Monday, April 15, 2013

Return

Return, acrylic on canvas

When we lived in the United States I'll admit that I mostly forgot when it was Memorial Day in Israel. My kids went to a Jewish preschool and most of our friends were Israeli but we rarely marked the occasion in any kind of significant way. My Israeli husband would listen to Israeli radio and wish he was home but that was true for much of the rest of the year also. The next day, Israeli Independence Day, we would get together with friends and barbeque if it happened to be the weekend. Otherwise it just kind of came and went. Like Shmini Atzeret or Lag B'Omer. Even last year, our first Memorial Day/Independence Day in Israel, I didn't feel the real power of the two holidays. We were up north for a long weekend and spent the days hiking and picnicking so we kind of missed everything.

But this year the holiday fell in the middle of the week so we stayed at home and after we put the kids to bed we sat and watched interviews on television of the families of fallen soldiers. I would have benefited from English subtitles but truthfully the stories could have been in Japanese and I would have understood. The first story was of a young man from a Druze village in the North who had been killed in Lebanon in 1993. My husband fought in Lebanon in 1993. His father spoke with a tight throat about his beautiful, smart, enthusiastic son and I looked at that young man and just sobbed. When they heard the terrible news, the boy's mother told her husband that he would return. They both knew it wasn't possible but how do you let go of your son? Two years later she was pregnant and the doctors told her she would have a baby girl. She insisted it was a boy. She was right. The young man is now eighteen. He is named for the brother he never knew.

I finally went to bed after three or four of these vignettes feeling completely hollowed. I spent the next day painting, listening to sad songs on the radio and wishing I could go home. My home. Where my kids don't have to serve in the army. Where Memorial Day kicks off the season to wear white pants and everything is on sale. Where the sacrifices you make as a Jew are limited to the Little League games you miss because of Yom Kipur.

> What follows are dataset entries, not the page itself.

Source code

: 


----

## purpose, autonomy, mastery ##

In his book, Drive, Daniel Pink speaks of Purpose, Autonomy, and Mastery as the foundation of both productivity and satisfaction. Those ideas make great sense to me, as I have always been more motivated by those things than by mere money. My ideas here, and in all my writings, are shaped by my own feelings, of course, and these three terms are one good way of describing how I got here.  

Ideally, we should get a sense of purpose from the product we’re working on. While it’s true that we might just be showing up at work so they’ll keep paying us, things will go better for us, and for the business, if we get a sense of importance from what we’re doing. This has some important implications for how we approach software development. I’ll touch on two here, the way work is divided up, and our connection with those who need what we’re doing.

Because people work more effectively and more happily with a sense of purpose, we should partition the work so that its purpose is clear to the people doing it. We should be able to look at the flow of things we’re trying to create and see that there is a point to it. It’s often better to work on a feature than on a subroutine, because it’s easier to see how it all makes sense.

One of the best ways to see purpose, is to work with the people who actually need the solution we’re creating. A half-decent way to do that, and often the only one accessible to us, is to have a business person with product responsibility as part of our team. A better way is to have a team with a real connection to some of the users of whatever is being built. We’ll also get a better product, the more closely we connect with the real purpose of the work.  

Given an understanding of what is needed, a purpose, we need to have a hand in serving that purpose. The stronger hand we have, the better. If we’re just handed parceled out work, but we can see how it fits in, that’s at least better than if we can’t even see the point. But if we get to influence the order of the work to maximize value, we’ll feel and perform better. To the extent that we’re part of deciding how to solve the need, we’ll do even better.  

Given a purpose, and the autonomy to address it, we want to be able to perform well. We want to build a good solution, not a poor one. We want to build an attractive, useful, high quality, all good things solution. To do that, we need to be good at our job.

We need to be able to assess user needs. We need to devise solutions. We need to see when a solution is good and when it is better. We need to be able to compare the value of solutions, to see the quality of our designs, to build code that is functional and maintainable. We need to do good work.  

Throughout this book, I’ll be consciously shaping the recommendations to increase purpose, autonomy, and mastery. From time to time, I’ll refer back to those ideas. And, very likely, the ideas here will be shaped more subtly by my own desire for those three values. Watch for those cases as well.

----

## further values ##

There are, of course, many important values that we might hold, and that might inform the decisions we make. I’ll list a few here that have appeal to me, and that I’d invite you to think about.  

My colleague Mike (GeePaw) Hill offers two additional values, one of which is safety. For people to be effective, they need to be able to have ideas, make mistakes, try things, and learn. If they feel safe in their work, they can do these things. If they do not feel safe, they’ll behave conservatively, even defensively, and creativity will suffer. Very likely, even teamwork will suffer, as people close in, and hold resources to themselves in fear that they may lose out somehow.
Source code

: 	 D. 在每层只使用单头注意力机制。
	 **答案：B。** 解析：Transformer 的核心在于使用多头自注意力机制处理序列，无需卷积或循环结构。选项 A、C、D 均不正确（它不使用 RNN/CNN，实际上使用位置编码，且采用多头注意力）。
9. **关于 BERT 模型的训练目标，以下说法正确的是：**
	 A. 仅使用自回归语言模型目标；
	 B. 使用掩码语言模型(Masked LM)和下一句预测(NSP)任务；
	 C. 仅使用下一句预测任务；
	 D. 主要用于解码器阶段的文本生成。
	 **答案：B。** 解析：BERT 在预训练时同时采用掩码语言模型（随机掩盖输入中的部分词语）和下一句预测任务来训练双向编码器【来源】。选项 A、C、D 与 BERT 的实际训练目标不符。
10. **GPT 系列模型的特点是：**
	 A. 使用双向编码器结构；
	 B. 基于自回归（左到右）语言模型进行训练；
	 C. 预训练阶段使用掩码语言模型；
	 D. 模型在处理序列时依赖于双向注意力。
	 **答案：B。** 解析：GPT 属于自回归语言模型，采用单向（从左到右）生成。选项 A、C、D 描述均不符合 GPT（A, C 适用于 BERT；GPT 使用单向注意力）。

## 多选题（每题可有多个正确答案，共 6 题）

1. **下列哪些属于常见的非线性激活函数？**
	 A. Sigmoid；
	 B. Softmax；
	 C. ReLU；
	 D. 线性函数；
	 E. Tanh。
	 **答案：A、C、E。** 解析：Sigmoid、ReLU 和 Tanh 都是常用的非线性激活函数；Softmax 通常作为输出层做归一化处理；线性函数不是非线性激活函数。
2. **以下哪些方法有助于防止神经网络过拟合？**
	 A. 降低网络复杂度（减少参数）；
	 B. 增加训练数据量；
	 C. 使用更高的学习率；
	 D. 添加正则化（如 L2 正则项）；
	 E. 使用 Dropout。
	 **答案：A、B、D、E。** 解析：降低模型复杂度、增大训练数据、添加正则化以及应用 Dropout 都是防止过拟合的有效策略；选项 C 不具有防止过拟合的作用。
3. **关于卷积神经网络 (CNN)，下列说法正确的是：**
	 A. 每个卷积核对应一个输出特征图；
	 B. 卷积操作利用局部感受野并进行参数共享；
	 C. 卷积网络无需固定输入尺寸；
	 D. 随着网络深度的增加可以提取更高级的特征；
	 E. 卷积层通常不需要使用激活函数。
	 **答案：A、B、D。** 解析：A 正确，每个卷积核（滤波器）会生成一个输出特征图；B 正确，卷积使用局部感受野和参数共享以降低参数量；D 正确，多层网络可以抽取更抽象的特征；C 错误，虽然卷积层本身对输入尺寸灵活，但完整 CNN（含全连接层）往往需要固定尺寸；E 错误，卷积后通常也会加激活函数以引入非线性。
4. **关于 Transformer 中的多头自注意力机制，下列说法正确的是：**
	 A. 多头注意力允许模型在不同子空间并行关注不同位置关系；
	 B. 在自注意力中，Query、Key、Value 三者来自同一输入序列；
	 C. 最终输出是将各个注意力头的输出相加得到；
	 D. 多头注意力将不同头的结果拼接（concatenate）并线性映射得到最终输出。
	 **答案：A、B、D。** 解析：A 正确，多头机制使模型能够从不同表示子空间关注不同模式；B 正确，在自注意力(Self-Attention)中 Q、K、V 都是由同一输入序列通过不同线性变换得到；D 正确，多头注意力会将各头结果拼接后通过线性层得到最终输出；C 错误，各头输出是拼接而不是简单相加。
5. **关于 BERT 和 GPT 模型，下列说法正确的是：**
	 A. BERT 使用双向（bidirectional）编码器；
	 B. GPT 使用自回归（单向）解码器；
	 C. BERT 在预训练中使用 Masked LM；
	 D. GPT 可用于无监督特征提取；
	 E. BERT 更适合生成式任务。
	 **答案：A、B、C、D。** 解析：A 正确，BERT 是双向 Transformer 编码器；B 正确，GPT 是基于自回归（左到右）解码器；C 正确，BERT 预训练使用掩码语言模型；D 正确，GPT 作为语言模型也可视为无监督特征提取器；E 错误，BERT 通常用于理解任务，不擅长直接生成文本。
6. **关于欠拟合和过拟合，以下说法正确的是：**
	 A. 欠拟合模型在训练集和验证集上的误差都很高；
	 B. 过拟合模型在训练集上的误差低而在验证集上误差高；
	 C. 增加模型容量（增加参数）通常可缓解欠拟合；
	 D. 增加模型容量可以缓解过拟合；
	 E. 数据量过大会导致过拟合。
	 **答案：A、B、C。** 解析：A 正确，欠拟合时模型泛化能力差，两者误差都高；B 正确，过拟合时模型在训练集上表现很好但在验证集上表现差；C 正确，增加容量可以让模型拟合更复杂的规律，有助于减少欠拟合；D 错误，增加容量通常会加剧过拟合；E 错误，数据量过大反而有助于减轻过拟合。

And then without so much as a closing prayer or a siren warning, it is suddenly Independence Day and the country erupts in a frenzy of shaving cream, neon glow things, hava nagila and shish kabob.  And I sit in the audience at the community pageant watching the eleven year old girls dance to Israeli hip hop and Israeli folk music and I listen to performers sing classic Israeli children's songs and I watch the fireworks and soon my mood is lifted and I am filled with national pride. I have drunk the punch. The time for mourning has passed and I am ready to return to something a little less extreme.